_Required action:_ An acceptable answer contains every record below, unchanged, and no pictures.

(Stored entries)
· · · · · · ·
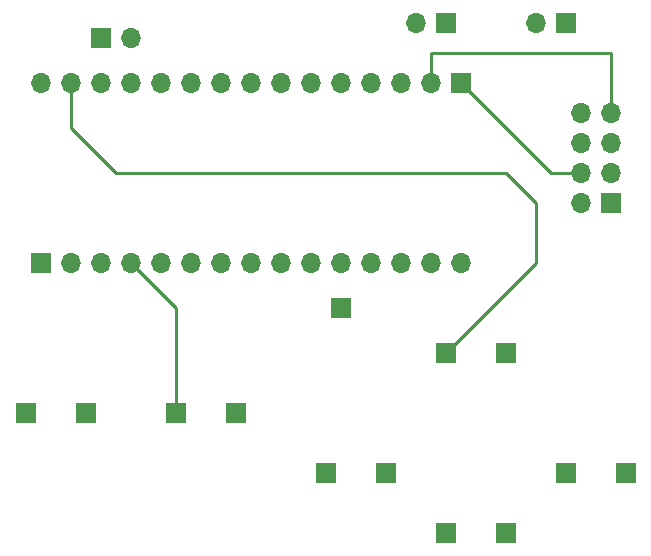
<source format=gbr>
G04 #@! TF.FileFunction,Copper,L2,Bot,Signal*
%FSLAX46Y46*%
G04 Gerber Fmt 4.6, Leading zero omitted, Abs format (unit mm)*
G04 Created by KiCad (PCBNEW 4.0.7) date 02/27/18 11:15:34*
%MOMM*%
%LPD*%
G01*
G04 APERTURE LIST*
%ADD10C,0.100000*%
%ADD11R,1.700000X1.700000*%
%ADD12O,1.700000X1.700000*%
%ADD13C,0.250000*%
G04 APERTURE END LIST*
D10*
D11*
X205740000Y-55880000D03*
D12*
X203200000Y-55880000D03*
D11*
X161290000Y-76200000D03*
D12*
X163830000Y-76200000D03*
X166370000Y-76200000D03*
X168910000Y-76200000D03*
X171450000Y-76200000D03*
X173990000Y-76200000D03*
X176530000Y-76200000D03*
X179070000Y-76200000D03*
X181610000Y-76200000D03*
X184150000Y-76200000D03*
X186690000Y-76200000D03*
X189230000Y-76200000D03*
X191770000Y-76200000D03*
X194310000Y-76200000D03*
X196850000Y-76200000D03*
D11*
X196850000Y-60960000D03*
D12*
X194310000Y-60960000D03*
X191770000Y-60960000D03*
X189230000Y-60960000D03*
X186690000Y-60960000D03*
X184150000Y-60960000D03*
X181610000Y-60960000D03*
X179070000Y-60960000D03*
X176530000Y-60960000D03*
X173990000Y-60960000D03*
X171450000Y-60960000D03*
X168910000Y-60960000D03*
X166370000Y-60960000D03*
X163830000Y-60960000D03*
X161290000Y-60960000D03*
D11*
X209550000Y-71120000D03*
D12*
X207010000Y-71120000D03*
X209550000Y-68580000D03*
X207010000Y-68580000D03*
X209550000Y-66040000D03*
X207010000Y-66040000D03*
X209550000Y-63500000D03*
X207010000Y-63500000D03*
D11*
X195580000Y-55880000D03*
D12*
X193040000Y-55880000D03*
D11*
X186690000Y-80010000D03*
X166370000Y-57150000D03*
D12*
X168910000Y-57150000D03*
D11*
X165100000Y-88900000D03*
X172720000Y-88900000D03*
X205740000Y-93980000D03*
X200660000Y-99060000D03*
X190500000Y-93980000D03*
X195580000Y-83820000D03*
X160020000Y-88900000D03*
X177800000Y-88900000D03*
X210820000Y-93980000D03*
X195580000Y-99060000D03*
X185420000Y-93980000D03*
X200660000Y-83820000D03*
D13*
X172720000Y-88900000D02*
X172720000Y-80010000D01*
X172720000Y-80010000D02*
X168910000Y-76200000D01*
X207010000Y-68580000D02*
X204470000Y-68580000D01*
X204470000Y-68580000D02*
X196850000Y-60960000D01*
X209550000Y-63500000D02*
X209550000Y-58420000D01*
X194310000Y-58420000D02*
X194310000Y-60960000D01*
X209550000Y-58420000D02*
X194310000Y-58420000D01*
X195580000Y-83820000D02*
X203200000Y-76200000D01*
X163830000Y-64770000D02*
X163830000Y-60960000D01*
X167640000Y-68580000D02*
X163830000Y-64770000D01*
X200660000Y-68580000D02*
X167640000Y-68580000D01*
X203200000Y-71120000D02*
X200660000Y-68580000D01*
X203200000Y-76200000D02*
X203200000Y-71120000D01*
M02*

</source>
· · · · · · ·
_Response to this task:_
<source format=gbr>
G04 #@! TF.FileFunction,Copper,L2,Bot,Signal*
%FSLAX46Y46*%
G04 Gerber Fmt 4.6, Leading zero omitted, Abs format (unit mm)*
G04 Created by KiCad (PCBNEW 4.0.7) date 02/27/18 11:15:34*
%MOMM*%
%LPD*%
G01*
G04 APERTURE LIST*
%ADD10C,0.100000*%
%ADD11R,1.700000X1.700000*%
%ADD12O,1.700000X1.700000*%
%ADD13C,0.250000*%
G04 APERTURE END LIST*
D10*
D11*
X205740000Y-55880000D03*
D12*
X203200000Y-55880000D03*
D11*
X161290000Y-76200000D03*
D12*
X163830000Y-76200000D03*
X166370000Y-76200000D03*
X168910000Y-76200000D03*
X171450000Y-76200000D03*
X173990000Y-76200000D03*
X176530000Y-76200000D03*
X179070000Y-76200000D03*
X181610000Y-76200000D03*
X184150000Y-76200000D03*
X186690000Y-76200000D03*
X189230000Y-76200000D03*
X191770000Y-76200000D03*
X194310000Y-76200000D03*
X196850000Y-76200000D03*
D11*
X196850000Y-60960000D03*
D12*
X194310000Y-60960000D03*
X191770000Y-60960000D03*
X189230000Y-60960000D03*
X186690000Y-60960000D03*
X184150000Y-60960000D03*
X181610000Y-60960000D03*
X179070000Y-60960000D03*
X176530000Y-60960000D03*
X173990000Y-60960000D03*
X171450000Y-60960000D03*
X168910000Y-60960000D03*
X166370000Y-60960000D03*
X163830000Y-60960000D03*
X161290000Y-60960000D03*
D11*
X209550000Y-71120000D03*
D12*
X207010000Y-71120000D03*
X209550000Y-68580000D03*
X207010000Y-68580000D03*
X209550000Y-66040000D03*
X207010000Y-66040000D03*
X209550000Y-63500000D03*
X207010000Y-63500000D03*
D11*
X195580000Y-55880000D03*
D12*
X193040000Y-55880000D03*
D11*
X186690000Y-80010000D03*
X166370000Y-57150000D03*
D12*
X168910000Y-57150000D03*
D11*
X165100000Y-88900000D03*
X172720000Y-88900000D03*
X205740000Y-93980000D03*
X200660000Y-99060000D03*
X190500000Y-93980000D03*
X195580000Y-83820000D03*
X160020000Y-88900000D03*
X177800000Y-88900000D03*
X210820000Y-93980000D03*
X195580000Y-99060000D03*
X185420000Y-93980000D03*
X200660000Y-83820000D03*
D13*
X172720000Y-88900000D02*
X172720000Y-80010000D01*
X172720000Y-80010000D02*
X168910000Y-76200000D01*
X207010000Y-68580000D02*
X204470000Y-68580000D01*
X204470000Y-68580000D02*
X196850000Y-60960000D01*
X209550000Y-63500000D02*
X209550000Y-58420000D01*
X194310000Y-58420000D02*
X194310000Y-60960000D01*
X209550000Y-58420000D02*
X194310000Y-58420000D01*
X195580000Y-83820000D02*
X203200000Y-76200000D01*
X163830000Y-64770000D02*
X163830000Y-60960000D01*
X167640000Y-68580000D02*
X163830000Y-64770000D01*
X200660000Y-68580000D02*
X167640000Y-68580000D01*
X203200000Y-71120000D02*
X200660000Y-68580000D01*
X203200000Y-76200000D02*
X203200000Y-71120000D01*
M02*

</source>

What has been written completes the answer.